Employment Law News
Data subject access requests and third party information
Documents containing the personal information of more than one person should not automatically be disclosed on submission of a subject access request. A balancing exercise must be done to determine whether disclosure is appropriate in the circumstances.
P was diagnosed with bladder cancer in 2013 and alleged to the General Medical Council that the incompetence of his general practitioner, DB, delayed the diagnosis by a year. The GMC obtained an expert report into DB’s work as part of the investigation into P’s complaint. The GMC sent a one-page summary of the report to P, after which P put in a data subject access request for the full version. DB refused to consent to disclosure of the full report, though the GMC was minded to disclose it to P in keeping with the transparency of the investigation process. DB brought proceedings against the GMC to prevent that from happening.
The High Court held that the report should not be disclosed to P. Since the report contained personal data of both P and DB, they had competing privacy rights. As DB had withheld his consent to disclosure, the starting position ought to have been that the report would not be shared with P. DB’s right to privacy also included protection of his professional reputation and he was entitled to expect the GMC to uphold it.

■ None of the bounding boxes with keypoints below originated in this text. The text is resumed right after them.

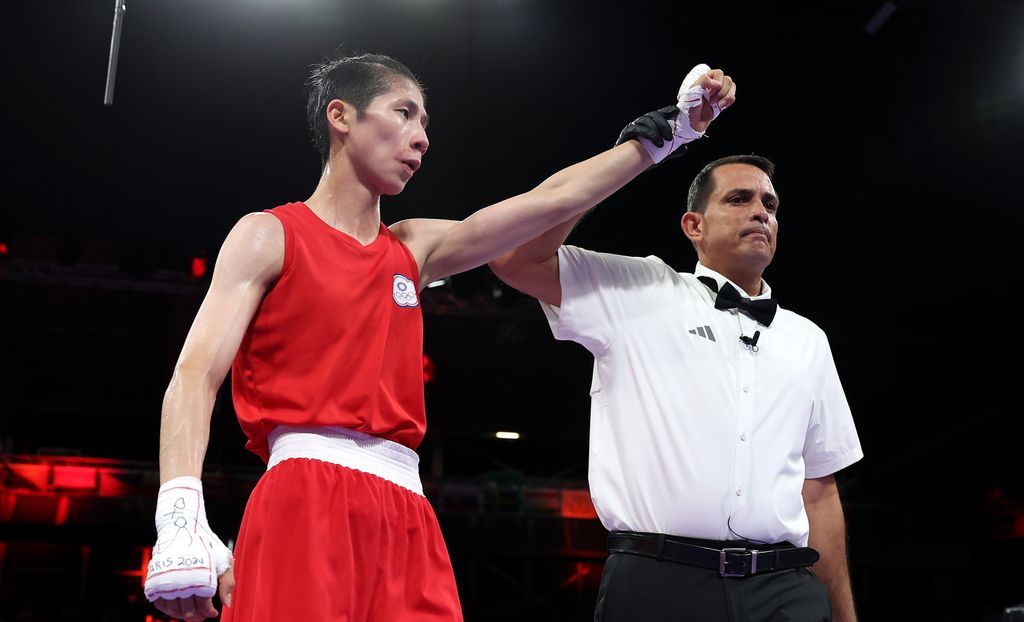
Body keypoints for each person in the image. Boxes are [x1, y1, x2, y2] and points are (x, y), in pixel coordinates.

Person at [141, 51, 737, 621]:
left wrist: (667, 134)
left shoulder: (414, 248)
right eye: (404, 113)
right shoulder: (269, 235)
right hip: (305, 491)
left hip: (408, 508)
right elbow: (195, 374)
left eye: (426, 122)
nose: (422, 137)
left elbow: (549, 202)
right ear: (341, 115)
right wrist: (180, 511)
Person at [489, 153, 864, 621]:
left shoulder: (808, 339)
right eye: (739, 199)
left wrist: (845, 616)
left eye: (770, 204)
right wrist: (637, 153)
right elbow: (514, 255)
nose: (760, 212)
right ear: (693, 226)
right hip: (659, 580)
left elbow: (820, 491)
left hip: (785, 589)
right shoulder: (643, 291)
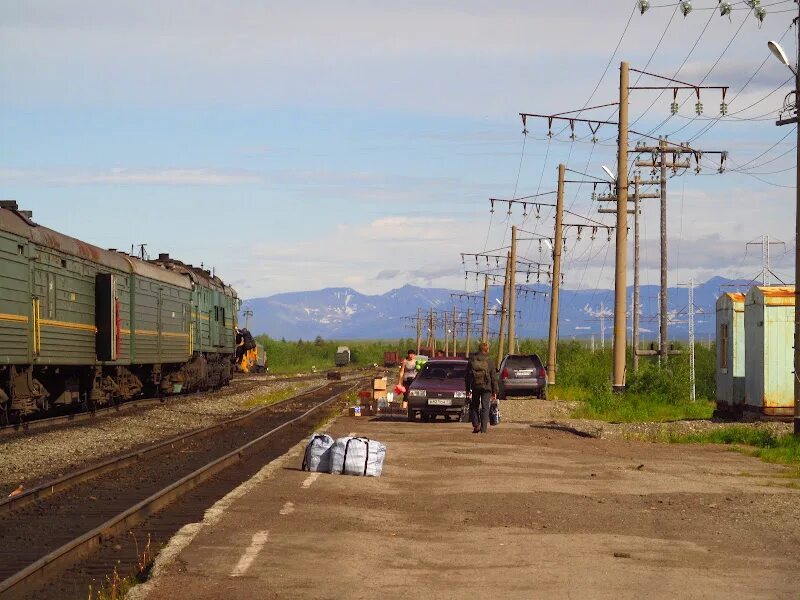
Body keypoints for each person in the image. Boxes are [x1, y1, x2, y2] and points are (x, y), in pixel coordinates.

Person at [465, 342, 498, 434]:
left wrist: (467, 389)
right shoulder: (489, 361)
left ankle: (476, 424)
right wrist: (495, 391)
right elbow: (494, 377)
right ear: (486, 350)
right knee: (485, 407)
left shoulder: (472, 360)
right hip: (487, 387)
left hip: (475, 386)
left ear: (479, 349)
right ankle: (484, 429)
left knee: (474, 406)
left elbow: (467, 376)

Another key factor in the High Court’s determination was that the purpose of P’s request was the intended clinical negligence litigation against DB. This was at odds with the aim of the data protection regime, which is to check the accuracy of data held about the person making the request.
As with most cases involving data protection, this case stresses the need for companies to weigh up parties’ competing interests. Companies should be aware that, though data subjects have the right to request disclosure of their personal information, it does not automatically warrant disclosure of all materials. As the GMC did in this case, it is best to ask for the data subject’s permission before disclosing information. On the other hand, this case tells us to take the withholding of that consent seriously, which the GMC failed to do.